Tja, klinkt merkwaardig als ik dit zo teruglees. Maar het zou kunnen, nietwaar? Want als we kijken hoe het nu gaat met onze Eurocodes, zijn deze zo ingewikkeld en complex dat je een computerprogramma nodig hebt om er goed en snel mee te kunnen werken. Ook wordt het huidige Stevin II-lab uitgebreid gebruikt om normen en eisen te onderbouwen of te, jawel, valoriseren. Duidelijke signalen dat de door mij geschetste toekomst best eens mogelijk zou kunnen zijn (inclusief stroomstoot voor stoute studenten graag).
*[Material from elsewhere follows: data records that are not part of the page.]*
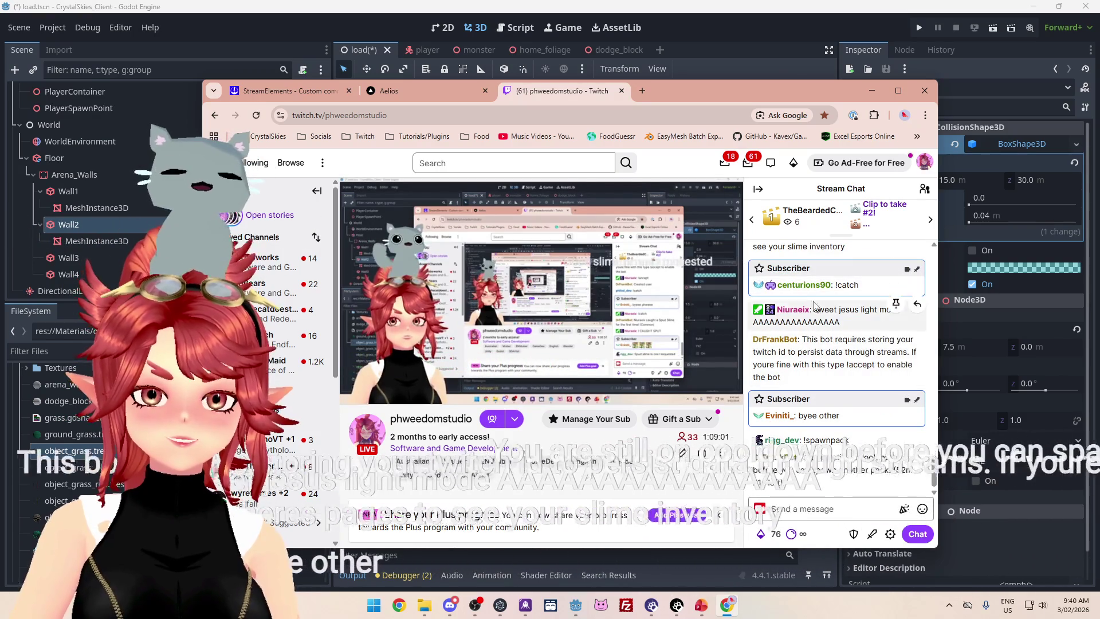
Switch from the Twitch stream back to the Aelios settings page.
mouse_move(532, 285)
mouse_move(883, 424)
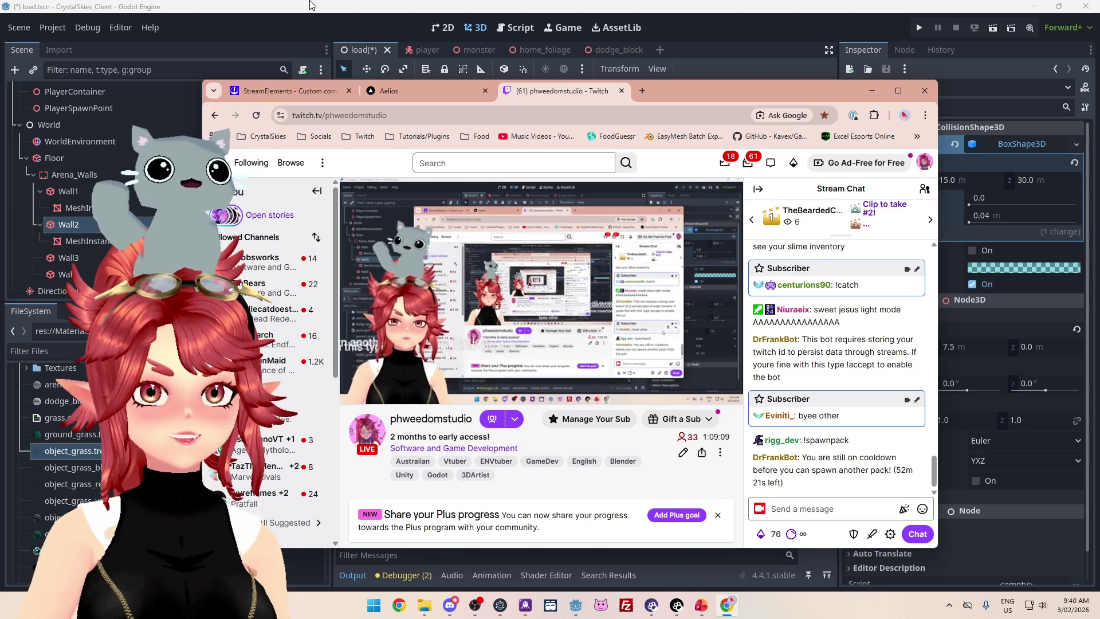
left_click(417, 90)
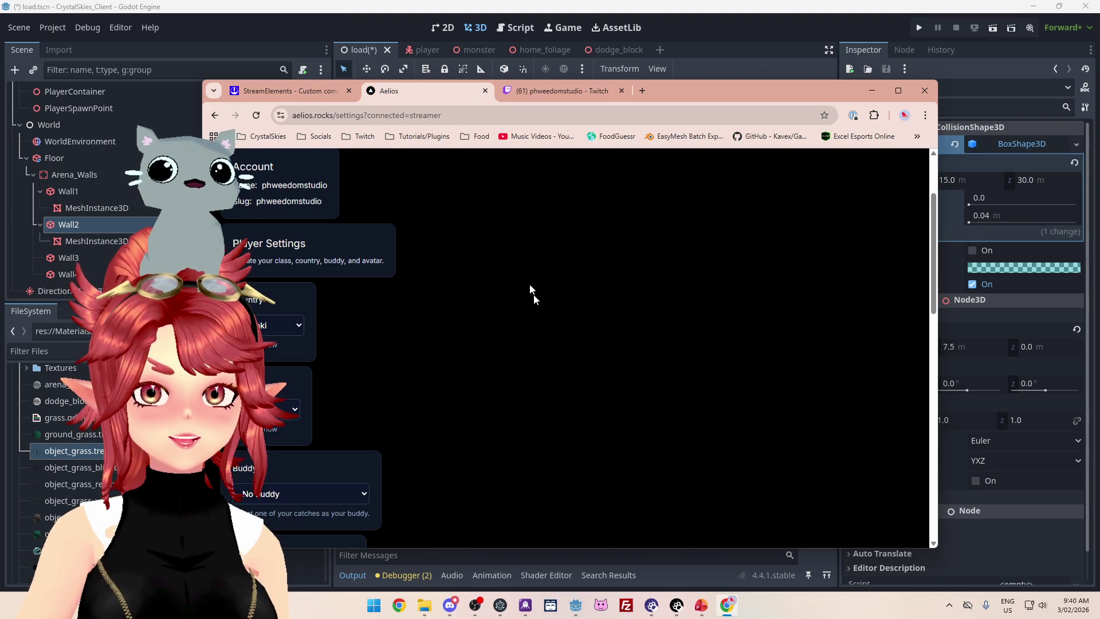
Review the Aelios settings, checking the Buddy and Avatar dropdowns and keeping Avatar at Seeded (default).
scroll(549, 322, "up", 3)
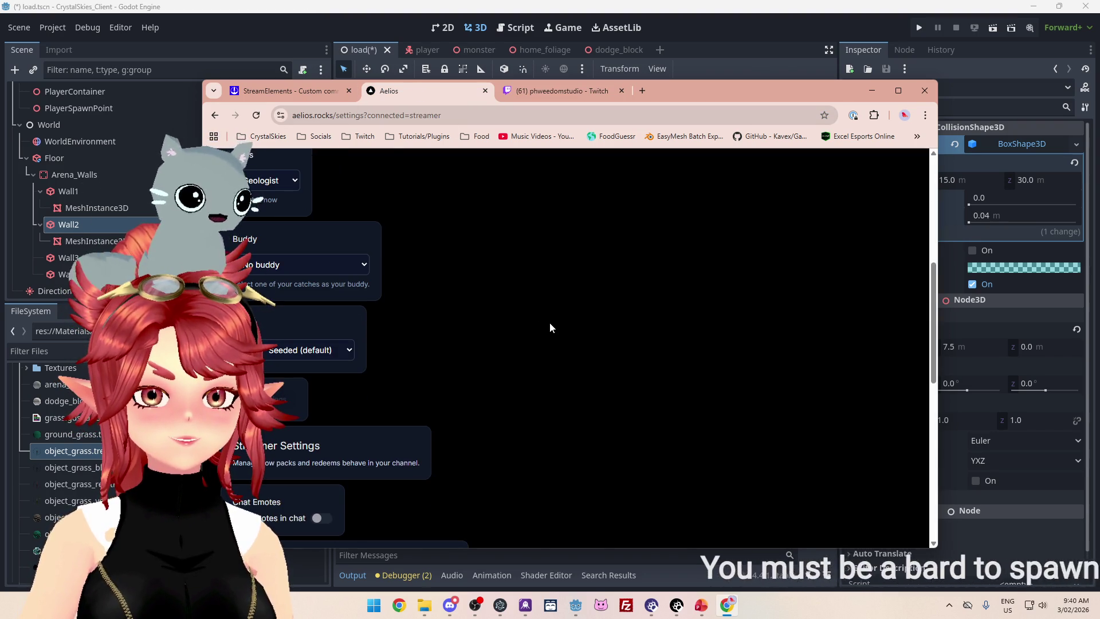
scroll(550, 321, "up", 5)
Wie schrijven die normen nu eigenlijk? In mijn vorige column had ik het over vergane glorie en dat geldt ook een beetje voor de instantie die daar nu over gaat: de NEN oftewel het Nederlands Normalisatie-Instituut. Daar mag of moet je de boekwerken kopen waar de normen instaan. Eens een lucratieve gelegenheid die perfect paste bij de wens van de overheid om alles in een verdienmodel onder te brengen. Zie ook mijn vorige column. Net als bij muziek heeft de computer de normen links ingehaald en is alles voor niks op het internet te vinden. Copyright bestaat alleen nog in de rechtszaken tussen Apple en Samsung. Of alles wat op het internet te vinden is klopt, is een andere zaak.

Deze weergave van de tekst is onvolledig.